• What is needed: Word for word, repeat the lines of the records from the first line up to and including the line that contains "Методы стимулирования.", passing over any pictures.
******
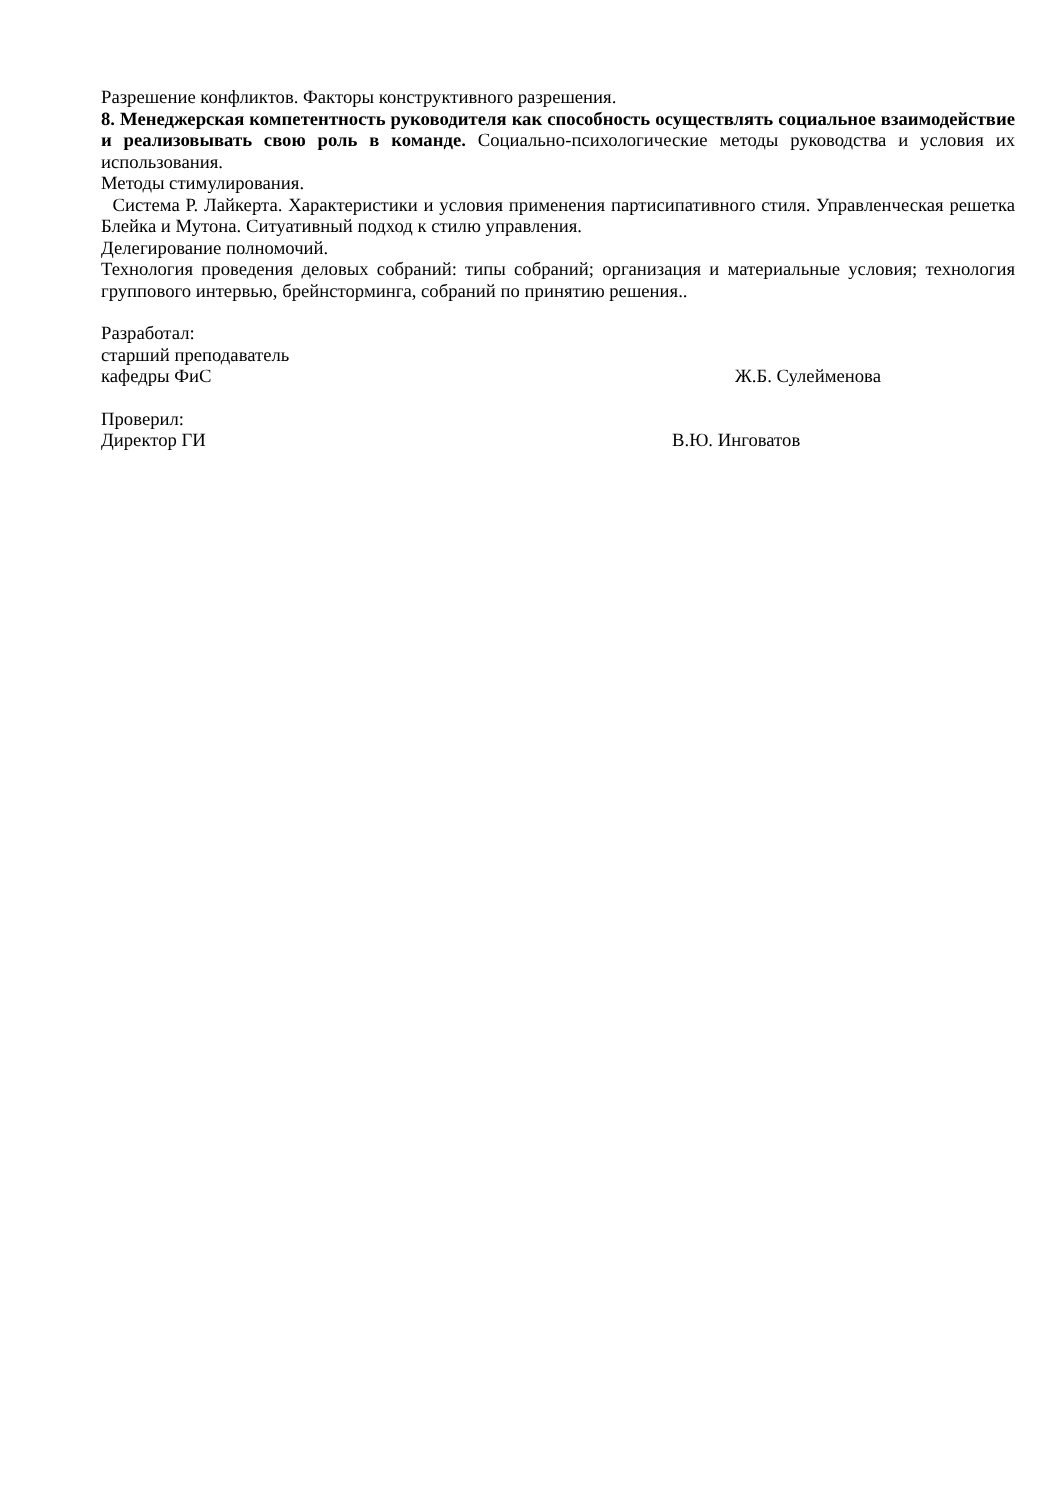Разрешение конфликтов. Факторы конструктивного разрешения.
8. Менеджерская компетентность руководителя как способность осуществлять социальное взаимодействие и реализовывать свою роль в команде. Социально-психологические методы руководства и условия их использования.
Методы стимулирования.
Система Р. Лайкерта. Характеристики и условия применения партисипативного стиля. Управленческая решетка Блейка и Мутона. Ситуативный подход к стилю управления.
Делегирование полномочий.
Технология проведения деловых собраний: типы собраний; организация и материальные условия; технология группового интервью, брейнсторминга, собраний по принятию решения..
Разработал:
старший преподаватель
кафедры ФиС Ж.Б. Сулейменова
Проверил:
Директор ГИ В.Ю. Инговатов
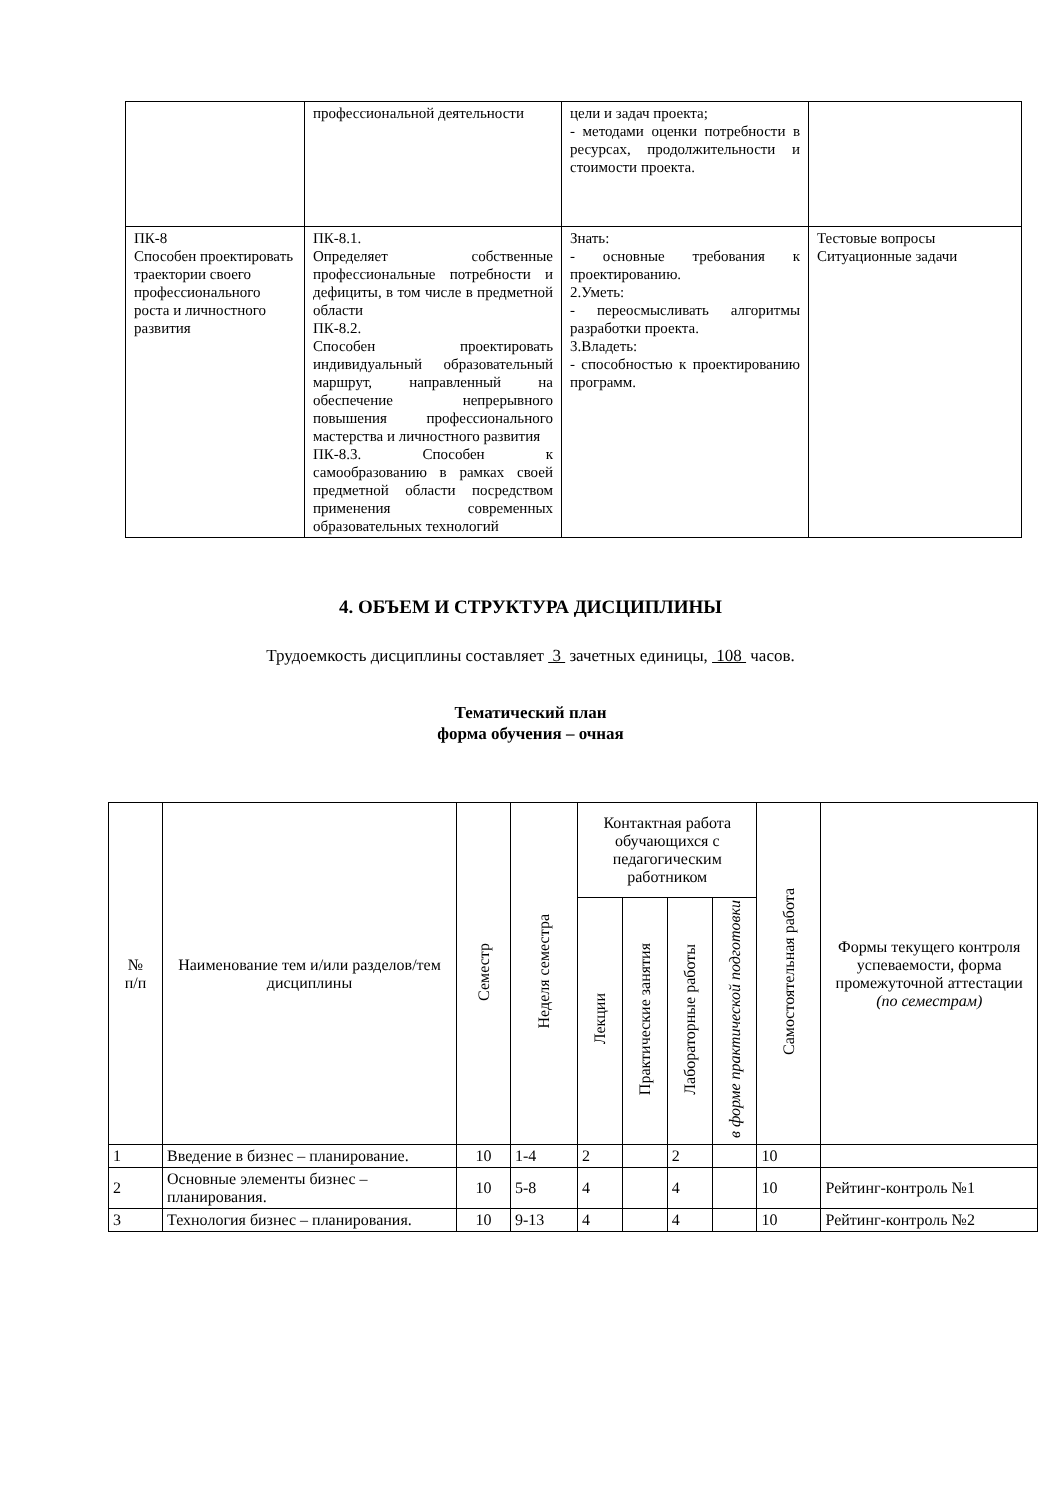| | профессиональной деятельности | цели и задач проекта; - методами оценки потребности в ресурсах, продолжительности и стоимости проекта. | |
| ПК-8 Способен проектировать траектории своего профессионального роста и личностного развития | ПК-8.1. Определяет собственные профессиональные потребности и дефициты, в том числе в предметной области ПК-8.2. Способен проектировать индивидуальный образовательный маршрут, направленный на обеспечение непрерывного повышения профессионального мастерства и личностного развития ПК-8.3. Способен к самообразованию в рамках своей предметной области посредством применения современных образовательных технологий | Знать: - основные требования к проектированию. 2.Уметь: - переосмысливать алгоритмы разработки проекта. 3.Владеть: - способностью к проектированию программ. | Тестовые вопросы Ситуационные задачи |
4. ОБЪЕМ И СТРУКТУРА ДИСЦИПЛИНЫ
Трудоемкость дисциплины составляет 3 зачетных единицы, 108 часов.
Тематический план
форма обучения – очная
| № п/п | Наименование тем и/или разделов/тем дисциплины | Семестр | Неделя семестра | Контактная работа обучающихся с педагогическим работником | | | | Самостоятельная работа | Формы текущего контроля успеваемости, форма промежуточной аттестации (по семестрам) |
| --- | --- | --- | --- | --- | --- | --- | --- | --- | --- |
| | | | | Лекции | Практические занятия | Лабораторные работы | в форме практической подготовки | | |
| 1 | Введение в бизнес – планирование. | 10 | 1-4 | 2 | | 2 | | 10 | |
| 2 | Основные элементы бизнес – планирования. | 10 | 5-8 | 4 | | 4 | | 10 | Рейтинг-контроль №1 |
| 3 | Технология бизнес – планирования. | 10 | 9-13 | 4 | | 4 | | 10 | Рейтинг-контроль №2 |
******
• Response area:
Разрешение конфликтов. Факторы конструктивного разрешения.
8. Менеджерская компетентность руководителя как способность осуществлять социальное взаимодействие и реализовывать свою роль в команде. Социально-психологические методы руководства и условия их использования.
Методы стимулирования.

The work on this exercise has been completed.